Parameters of the tested rail vehicle correspond with values for the “Original” vehicle described in Section 5.1.

For assessment of the rail vehicle in terms of running safety and track loading, vertical wheel forces, lateral wheel forces and the described derailment safety are important.

Resulting waveforms of vertical wheel forces, lateral wheel forces and derailment quotient for the set running conditions are shown in Figure 11, Figure 12 and Figure 13. Results are for the running speed of 60 km/h and for the “Rigid”, “Flex_const” and “Flex_sin” track formulations.

When the observed wheel force waveforms are evaluated for different track formulations, it can be seen that the use of the flexible track model with constant values of stiffness-damping characteristics (“Flex_const”) leads to partial damping of dynamical effects of the running rail vehicle. Amplitudes of vertical wheel forces (Q) are lower mainly while running in curves. The higher damping effect is also registered for lateral wheel forces (Y) as well as for the derailment quotient (Y/Q). The derailment quotient is higher for running in curves in comparison with running in straight track sections.

Achieved results of simulation computations have shown that amplitudes of the vertical wheel forces Q, the lateral wheel forces Y and thus also the values of resulting derailment quotient Y/Q are significantly higher for the flexible formulation (“Flex_sin”) of a railway track in comparison with the results for the “Rigid” track formulation and for the “Flex_const” track formulation. It is possible to conclude that these higher amplitudes are caused by the variable parameters along the track. The model used does not describe the real situation of the actual railway track. This phenomenon can be improved by an implementation of values obtained directly from experimental measurements on a particular track section. Such parameters could replace the input data in the current model of the railway track.

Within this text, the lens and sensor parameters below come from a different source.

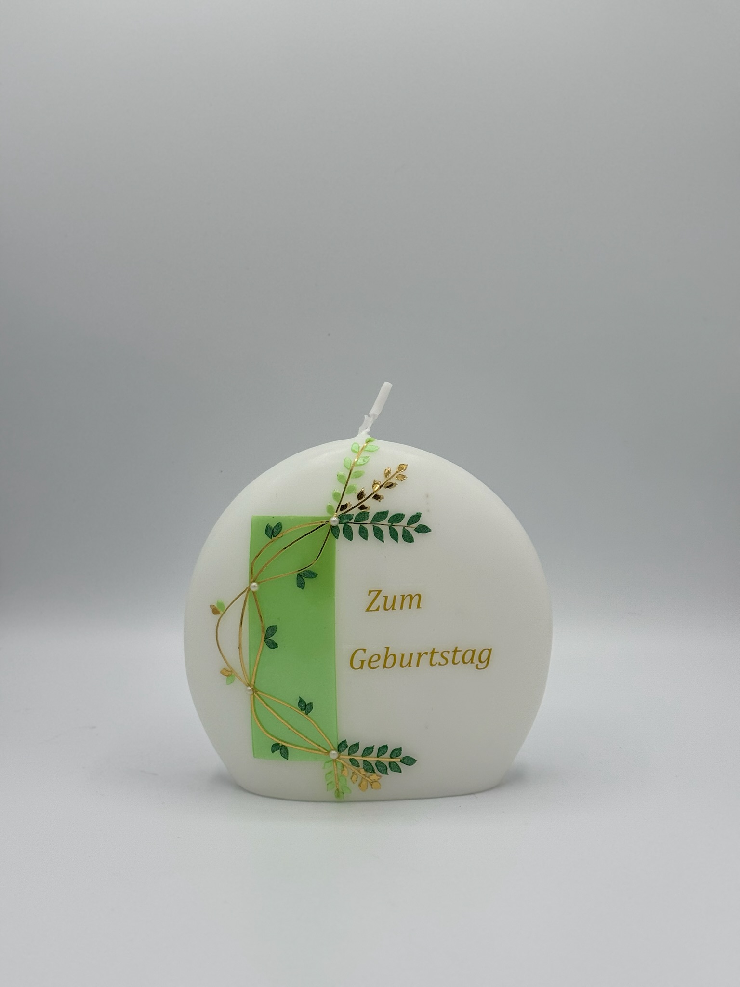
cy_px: 494
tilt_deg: -10.5
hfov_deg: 30.3
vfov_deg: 39.7
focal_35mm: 48
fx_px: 1368
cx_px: 370
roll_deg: +1.4
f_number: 1.78
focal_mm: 6.76
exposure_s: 1/3096
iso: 64
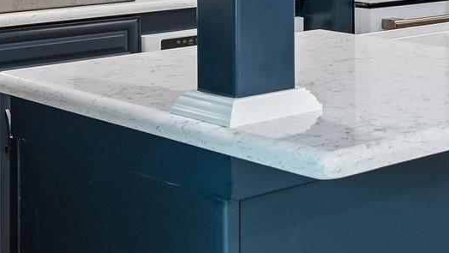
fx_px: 1096
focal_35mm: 92
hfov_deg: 20.9
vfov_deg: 12.5
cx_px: 595
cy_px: -133
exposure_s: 1/10
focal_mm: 22.5
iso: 400
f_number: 8
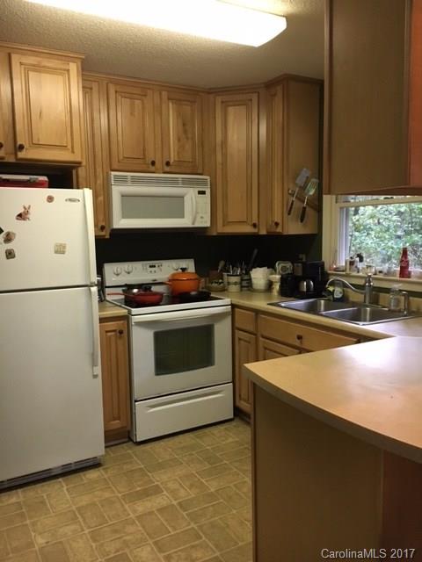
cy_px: 281
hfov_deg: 48.2
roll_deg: +1.9
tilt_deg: -7.3
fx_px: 471
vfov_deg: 61.7
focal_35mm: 29
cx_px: 211
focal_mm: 4.15
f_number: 2.2
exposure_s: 1/30
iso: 160
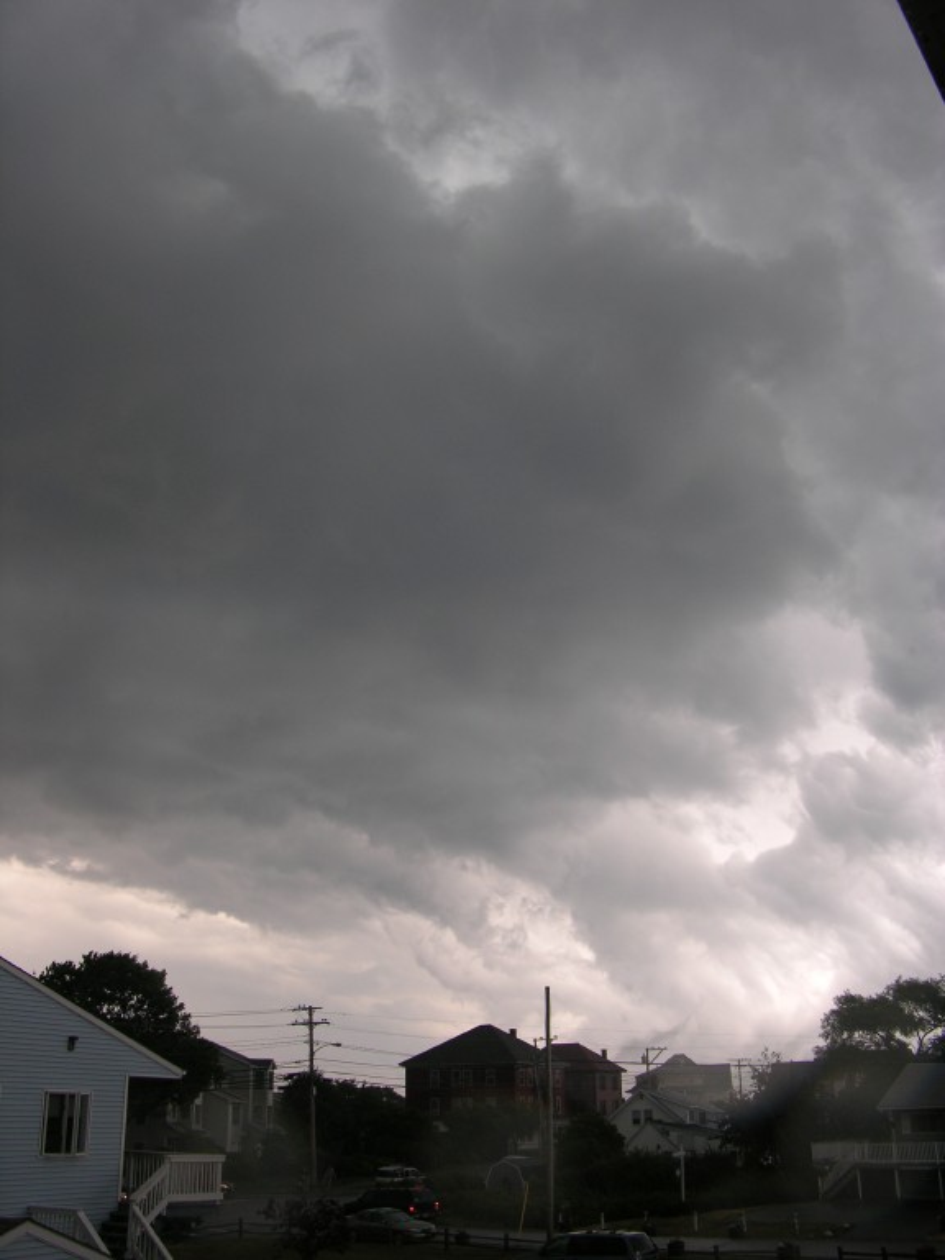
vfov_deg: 52.6
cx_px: 472
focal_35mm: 35
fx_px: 1274
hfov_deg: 40.7
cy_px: 630
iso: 50
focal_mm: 8.9
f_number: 3.5
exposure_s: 1/55.8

The presented work shows the possibilities of creating an adequate model of a rail vehicle and a railway track with track flexibility. The objective of the authors’ work is based on a close collaboration with researchers from the university to obtain parameters of railway tracks from real railway track sections as well as vehicle operated on these lines. These parameters will be real inputs for simulation models, which will serve for the calculation of certain problematic track sections. Potential adequate results from simulation computations will be useful for building or reconstructing railway tracks, and the unwanted behaviour of railway track substructure after a train passes will be detected before expensive construction interventions [64,65].

6. Conclusions

Computer simulations are widely used for the investigation and assessment of dynamic effects of rail vehicles while running on a railway track.

Analysis of running safety is still a current problem and a distribution of forces in wheel/rail contact is very important. Here, we investigated mainly vertical wheel forces in terms of the track loads and lateral forces, which determine running safety during movement in curves. Then, the ratio of vertical wheel forces and lateral wheel forces gives the derailment quotient, and the limit values are included in the specific standards.

In the presented research:

• The commercial simulation software Simpack has been used for the creation of a multibody model of a rail vehicle;
• A virtual model of a passenger car as well as a railway track model with track flexibility has been set up;
• The dynamic forces and the derailment ratio have been evaluated for three levels of stiffness-damping coefficients of the rail vehicle and for three various track flexibility formulations;
• It was concluded that the stiffness of springs and damping coefficients of dampers of the primary suspension leads to better damping of the rail vehicle mechanical system while running on a track. In the case of the flexible track formulation, the definition of stiffness-damping parameters of the track subsoil leads to higher amplitudes in comparison with the rigid track formulation.